Empat terdakwa dalam perkara ini adalah Yaqut Cholil Qoumas alias Gus Yaqut, Ishfah Abidal Aziz alias Gus Alex selaku mantan staf khusus Menteri Agama, Ismail Adham selaku Direktur Operasional PT Maktour, serta Asrul Azis Taba selaku Komisaris PT Raudhah Eksati Utama sekaligus Ketua Umum Kesthuri.
Dalam surat dakwaan, JPU KPK mendalilkan Gus Yaqut bersama para terdakwa lainnya terlibat dalam tindak pidana korupsi terkait pengelolaan kuota haji tambahan tahun 2023 dan 2024.
Salah satu pokok perkara yang akan diuji di persidangan adalah perubahan komposisi pembagian kuota haji tambahan. JPU menyebut komposisi yang semula 92 persen untuk jemaah haji reguler dan 8 persen untuk haji khusus bergeser menjadi 50 persen untuk haji reguler dan 50 persen untuk haji khusus.
Menurut dakwaan JPU, perubahan tersebut diduga membuka keuntungan bagi sejumlah pihak dan korporasi yang terlibat dalam penyelenggaraan haji khusus.
KPK mendalilkan kerugian keuangan negara mencapai sekitar Rp622,09 miliar. Angka tersebut disebut berasal dari sejumlah komponen, termasuk keuntungan PIHK atas keberangkatan jemaah yang menurut dakwaan tidak berhak berangkat, dugaan penjualan kuota petugas haji khusus, hingga fee percepatan pengisian kuota haji khusus tambahan.

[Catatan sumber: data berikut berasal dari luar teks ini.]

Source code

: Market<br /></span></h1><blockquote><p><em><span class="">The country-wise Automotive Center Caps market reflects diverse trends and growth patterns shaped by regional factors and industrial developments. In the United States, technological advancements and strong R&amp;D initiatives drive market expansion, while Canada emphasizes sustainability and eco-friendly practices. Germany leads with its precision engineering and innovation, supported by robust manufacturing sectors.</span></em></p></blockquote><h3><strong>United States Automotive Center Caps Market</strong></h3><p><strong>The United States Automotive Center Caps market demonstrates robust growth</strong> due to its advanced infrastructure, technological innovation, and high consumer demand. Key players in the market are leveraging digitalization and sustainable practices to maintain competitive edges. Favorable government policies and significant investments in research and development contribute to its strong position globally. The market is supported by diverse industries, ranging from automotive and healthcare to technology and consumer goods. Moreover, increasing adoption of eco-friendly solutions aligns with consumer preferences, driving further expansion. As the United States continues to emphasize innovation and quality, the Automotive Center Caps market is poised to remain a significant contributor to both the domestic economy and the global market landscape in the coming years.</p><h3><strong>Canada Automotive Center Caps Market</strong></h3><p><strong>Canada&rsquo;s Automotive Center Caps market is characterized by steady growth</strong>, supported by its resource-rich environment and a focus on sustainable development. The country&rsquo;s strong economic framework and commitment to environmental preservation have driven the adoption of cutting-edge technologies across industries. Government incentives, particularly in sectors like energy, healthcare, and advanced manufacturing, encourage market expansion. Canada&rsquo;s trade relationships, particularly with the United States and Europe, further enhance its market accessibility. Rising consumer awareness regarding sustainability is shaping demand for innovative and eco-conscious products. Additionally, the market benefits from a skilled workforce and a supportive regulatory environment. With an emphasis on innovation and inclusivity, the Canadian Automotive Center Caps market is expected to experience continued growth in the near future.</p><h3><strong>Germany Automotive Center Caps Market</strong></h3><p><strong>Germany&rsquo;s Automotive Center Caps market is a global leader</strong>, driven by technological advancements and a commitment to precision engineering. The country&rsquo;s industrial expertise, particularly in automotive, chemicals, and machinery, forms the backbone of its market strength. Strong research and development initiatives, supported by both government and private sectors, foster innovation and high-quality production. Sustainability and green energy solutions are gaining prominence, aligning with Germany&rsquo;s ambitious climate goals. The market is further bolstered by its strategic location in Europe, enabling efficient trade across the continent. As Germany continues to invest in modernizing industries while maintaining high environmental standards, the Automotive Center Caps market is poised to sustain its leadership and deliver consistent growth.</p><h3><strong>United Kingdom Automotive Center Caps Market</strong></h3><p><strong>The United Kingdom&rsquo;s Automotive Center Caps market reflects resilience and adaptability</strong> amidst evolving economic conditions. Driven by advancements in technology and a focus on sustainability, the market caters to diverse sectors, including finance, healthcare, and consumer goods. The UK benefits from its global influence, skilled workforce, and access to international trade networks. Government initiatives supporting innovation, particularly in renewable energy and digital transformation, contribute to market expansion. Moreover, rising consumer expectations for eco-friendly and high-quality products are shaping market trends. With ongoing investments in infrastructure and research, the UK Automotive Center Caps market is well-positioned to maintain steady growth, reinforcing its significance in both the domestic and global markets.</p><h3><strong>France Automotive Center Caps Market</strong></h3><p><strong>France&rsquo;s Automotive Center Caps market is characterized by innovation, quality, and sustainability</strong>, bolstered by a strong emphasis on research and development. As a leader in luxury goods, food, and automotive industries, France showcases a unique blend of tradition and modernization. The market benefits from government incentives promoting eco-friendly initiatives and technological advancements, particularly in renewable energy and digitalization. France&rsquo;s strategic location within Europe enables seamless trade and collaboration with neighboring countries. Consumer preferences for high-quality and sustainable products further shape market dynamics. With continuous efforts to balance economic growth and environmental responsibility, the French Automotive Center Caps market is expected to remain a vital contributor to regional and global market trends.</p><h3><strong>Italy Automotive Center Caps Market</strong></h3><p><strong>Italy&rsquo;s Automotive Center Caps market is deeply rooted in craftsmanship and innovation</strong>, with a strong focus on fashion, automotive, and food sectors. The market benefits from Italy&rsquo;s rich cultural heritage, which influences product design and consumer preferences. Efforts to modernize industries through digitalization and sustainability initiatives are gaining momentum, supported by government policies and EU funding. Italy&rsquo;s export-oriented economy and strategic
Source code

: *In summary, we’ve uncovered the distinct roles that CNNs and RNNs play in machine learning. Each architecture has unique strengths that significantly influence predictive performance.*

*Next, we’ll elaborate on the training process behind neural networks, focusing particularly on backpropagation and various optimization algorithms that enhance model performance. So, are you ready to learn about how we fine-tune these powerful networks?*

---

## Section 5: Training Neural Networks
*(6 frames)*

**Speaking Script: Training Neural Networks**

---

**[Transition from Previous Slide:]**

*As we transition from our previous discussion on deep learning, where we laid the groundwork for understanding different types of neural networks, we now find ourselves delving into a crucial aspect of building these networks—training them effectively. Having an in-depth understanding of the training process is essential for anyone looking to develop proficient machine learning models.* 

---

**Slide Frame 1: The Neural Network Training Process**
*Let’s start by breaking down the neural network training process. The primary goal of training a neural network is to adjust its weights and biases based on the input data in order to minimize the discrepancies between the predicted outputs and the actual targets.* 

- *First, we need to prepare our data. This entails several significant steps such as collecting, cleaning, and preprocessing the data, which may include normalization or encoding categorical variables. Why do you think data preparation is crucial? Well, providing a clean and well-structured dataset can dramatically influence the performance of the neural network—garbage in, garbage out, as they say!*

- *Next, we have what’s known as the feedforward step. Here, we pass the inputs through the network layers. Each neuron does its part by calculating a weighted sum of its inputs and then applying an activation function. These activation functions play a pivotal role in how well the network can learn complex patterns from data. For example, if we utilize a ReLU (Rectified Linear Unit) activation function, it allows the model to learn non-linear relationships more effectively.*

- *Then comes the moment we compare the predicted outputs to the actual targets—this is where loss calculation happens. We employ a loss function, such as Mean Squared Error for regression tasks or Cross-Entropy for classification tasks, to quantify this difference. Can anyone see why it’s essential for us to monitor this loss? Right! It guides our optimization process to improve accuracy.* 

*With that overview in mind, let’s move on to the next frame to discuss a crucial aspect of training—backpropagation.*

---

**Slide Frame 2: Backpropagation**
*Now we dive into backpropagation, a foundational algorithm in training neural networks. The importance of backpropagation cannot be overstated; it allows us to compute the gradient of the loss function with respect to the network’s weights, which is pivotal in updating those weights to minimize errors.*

Dalam dakwaan itu pula, Gus Yaqut disebut menerima 271.500 dolar Amerika Serikat atau sekitar Rp4,83 miliar.
Dengan 303 saksi dan tujuh ahli yang telah disiapkan JPU, persidangan perkara ini diperkirakan akan mengurai secara panjang mekanisme pengelolaan kuota haji tambahan, mulai dari proses pengambilan kebijakan, distribusi kuota, hingga dugaan aliran keuntungan kepada sejumlah pihak.
Kini, seluruh dalil tersebut akan diuji satu per satu di ruang sidang. JPU KPK harus membuktikan dakwaannya, sementara para terdakwa berhak mengajukan pembelaan atas seluruh tuduhan yang dialamatkan kepada mereka.